Diyelim ki, Ali Babacan Millet İttifakı’nın ortak adayı olarak seçime girdi ve cumhurbaşkanı oldu. O zaman Afrika ülkelerine gittiğinde ne diyecek ve o ülkelerin insanlarının yüzüne nasıl bakacak? Ya da bu ülke liderlerinden biri Türkiye’ye geldiğinde Cumhurbaşkanlığı Senfoni Orkestrası, bu Afrika lideri için senfoni yerine “tamtam müziği” mi çalacak?

Ali Babacan, bir burjuva çocuğu olarak öğrenciyken kendi özel arabasıyla geldiği ODTÜ’de “oryantalist” doktrinlere mâruz kalmış olabilir. Bakanlığı sırasında ziyâret ettiği Afrika ülkelerinden bir an önce ayrılıp Avrupa’da rahat nefes almak için görüşmelerini aceleyle yapmış olabilir.
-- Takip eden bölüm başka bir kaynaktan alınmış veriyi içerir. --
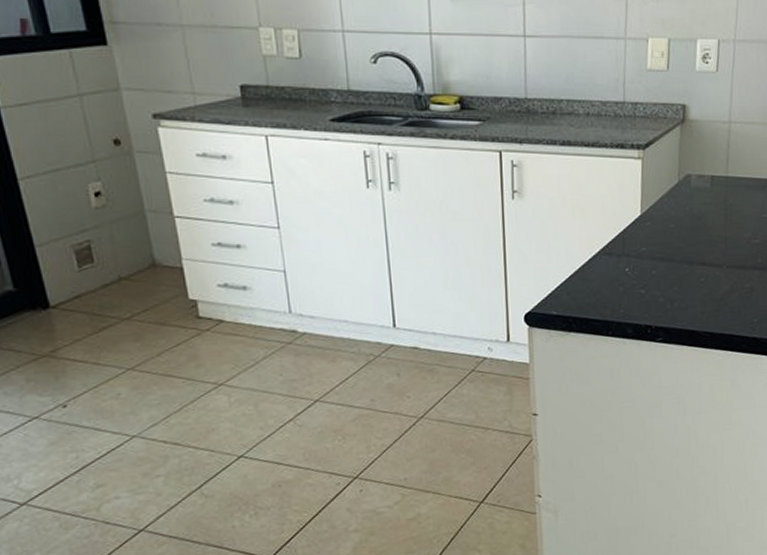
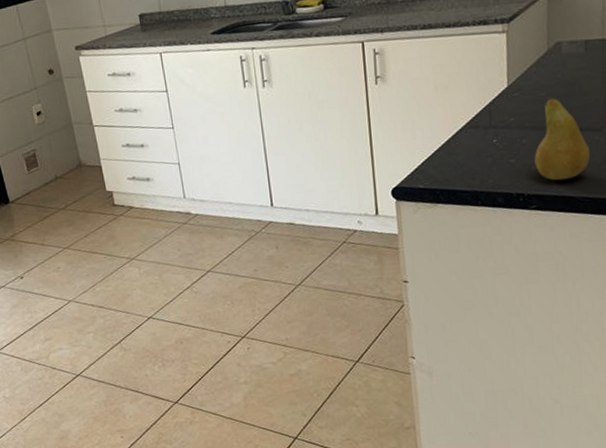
fruit: none [662,229,712,314] -> present [534,97,591,181]

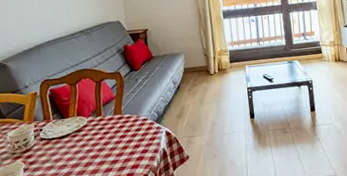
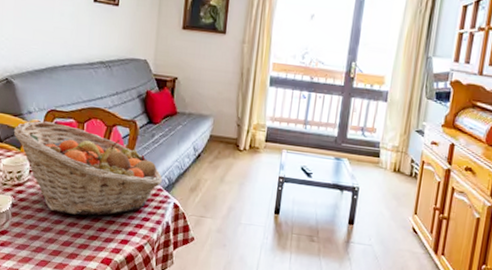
fruit basket: none [14,90,153,166] -> present [13,121,163,216]

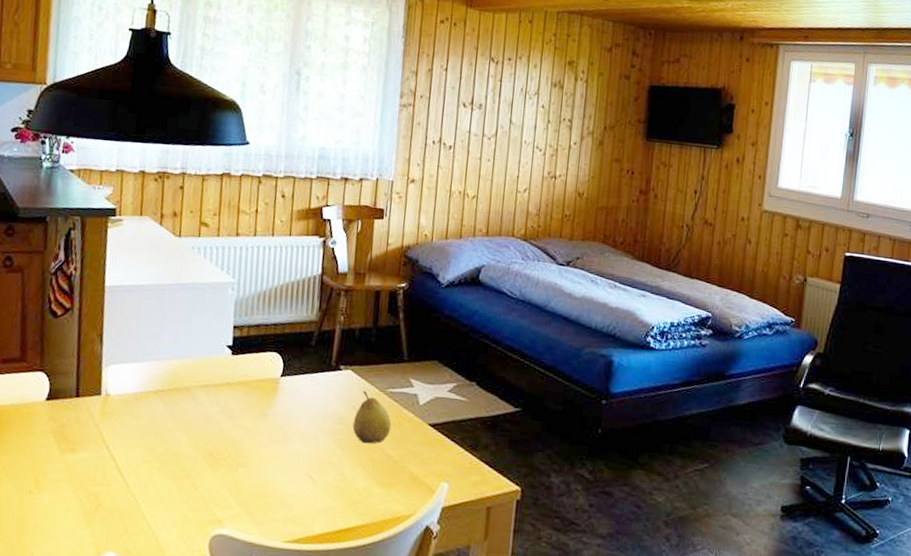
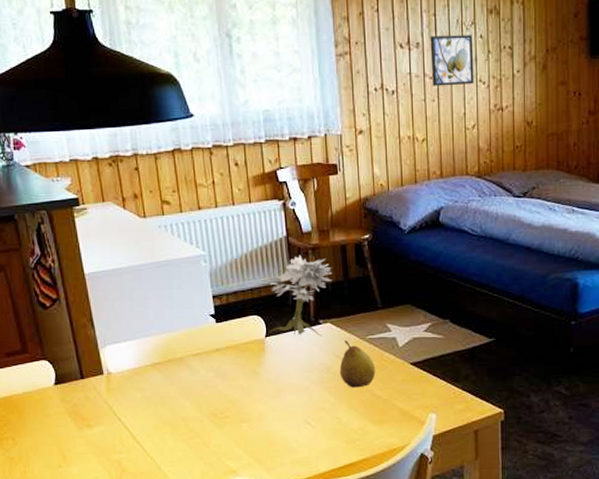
bonsai tree: none [285,295,362,384] -> present [269,255,332,337]
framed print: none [490,99,535,150] -> present [430,35,474,86]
Ama Türkiye Cumhuriyeti devletinin kimliğini ve pasaportunu taşıyan bir vatandaş olarak ve ülkenin yönetimine aday olan bir siyâsî partinin genel başkanı olarak, siyâsî rakibini eleştirirken Recep Tayyip Erdoğan’ın şahsında Türkiye Cumhuriyeti’ne ve Afrika ülkelerine hakaret etme hakkına sâhip değildir. Zâten kimsenin “hakaret etme hakkı” diye bir hakkı yoktur.

Ali Babacan’a tavsiyem, ekonomi bilgisinin yanına bir de sosyal ve kültürel antropoloji bilgisi ekleyerek, “oryantalizm” konusunda hiç olmazsa Edward Said’i okumalıdır. Avrupa bile oryantalist bakış açısını besleyen “kültürel merkezci” ve “Avromerkezci” anlayışlardan kurtulmaya çalışmakta ve insanları olduğu gibi tanımayı esas alan “kültürel görecelik” anlayışına önem vermektedir.

Ali Babacan, kendi ülkesine ve kendi insanlarının yanında diğer ülkelere ve bu ülkelerin insanlarına kültürel görecelik üzerinden bakarsa, cumhurbaşkanı veya yeniden bakan olamayacak olsa da en azından, sâdece görüntüde değil, özde de nazik ve saygılı siyâsetçi profili ortaya koyabilir. O zaman irfan sâhibi Anadolu insanımızın gözündeki “davar çobanı bile olamazdın” imajından da kurtulur.